Other than the fact that Billy DID help.. If superman could do it alone why didn't it? I don't need to prove a negative. He had Billy's help so it's up to you to prove he didn't need it.. not the other way around. To say nothing of the fact that superman facial expressions were clearly seen as struggling to lift it even with Billy's help... if he struggled with help.. what on God's green earth makes you believe he could do it alone. Could I see some feats of superman lifting infinite weight on his own.. since you believe he could and didn't need his help.

Have they ever had a direct comparison of strength before? If so, when was it and what happened?

Originally posted by KuRuPT Thanosi
Other than the fact that Billy DID help.. If superman could do it alone why didn't it? I don't need to prove a negative. He had Billy's help so it's up to you to prove he didn't need it.. not the other way around. To say nothing of the fact that superman facial expressions were clearly seen as struggling to lift it even with Billy's help... if he struggled with help.. what on God's green earth makes you believe he could do it alone.
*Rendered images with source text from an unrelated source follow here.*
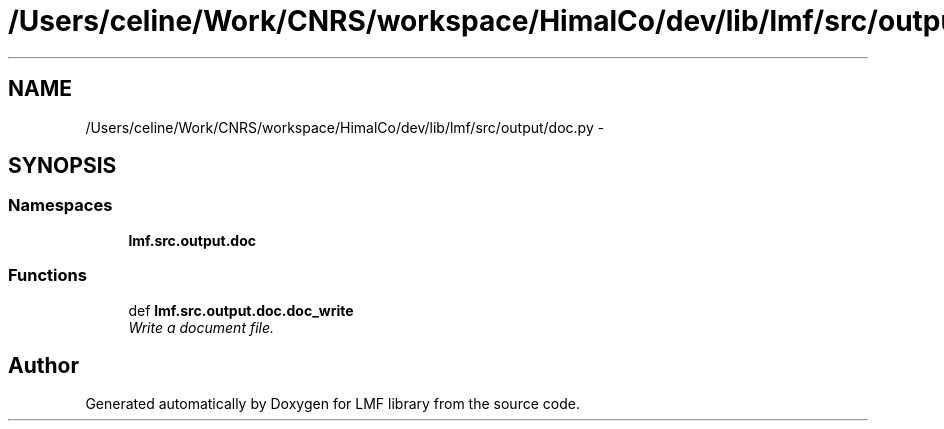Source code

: .TH "/Users/celine/Work/CNRS/workspace/HimalCo/dev/lib/lmf/src/output/doc.py" 3 "Fri Jul 24 2015" "LMF library" \" -*- nroff -*-
.ad l
.nh
.SH NAME
/Users/celine/Work/CNRS/workspace/HimalCo/dev/lib/lmf/src/output/doc.py \- 
.SH SYNOPSIS
.br
.PP
.SS "Namespaces"

.in +1c
.ti -1c
.RI " \fBlmf\&.src\&.output\&.doc\fP"
.br
.in -1c
.SS "Functions"

.in +1c
.ti -1c
.RI "def \fBlmf\&.src\&.output\&.doc\&.doc_write\fP"
.br
.RI "\fIWrite a document file\&. \fP"
.in -1c
.SH "Author"
.PP 
Generated automatically by Doxygen for LMF library from the source code\&.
Could I see some feats of superman lifting infinite weight on his own.. since you believe he could and didn't need his help.

Have they ever had a direct comparison of strength before? If so, when was it and what happened?

Huh?

You claim you don't need to prove a negative, and yet you want me to do it?

You're the one claiming he needed help. That's a positive, so yeah, you would have to prove it.

I'm not going to pretend that Superman regularly lifts infinite weight. Your attempt at lowballing just isn't going to work either.

Originally posted by DarkSaint85
See, I wonder about that.

If we are to assume infinite pages, surely it'll be infinitely thick too?

But if it isn't, then it can't have infinite weight...

Bingo,The book had infinite pages. It wasn't said to have infinite weight. Given the esoteric and logic defying nature of the feat. It having infinite weight does not immediately logically follow otherwise, infinite thickness, it consuming infinite space etc would have to follow as well...but we clearly see that they don't. It's simply unquantifiable.

Anyhow for this thread, Thor is not gonna be replicating the superman feat anytime soon if ever. Or even coming close to it really. On average the strength gap is noticeable but not gargantuan. But at the highest quantifiable levels, supermans feats thoroughly blow Thors out of the water.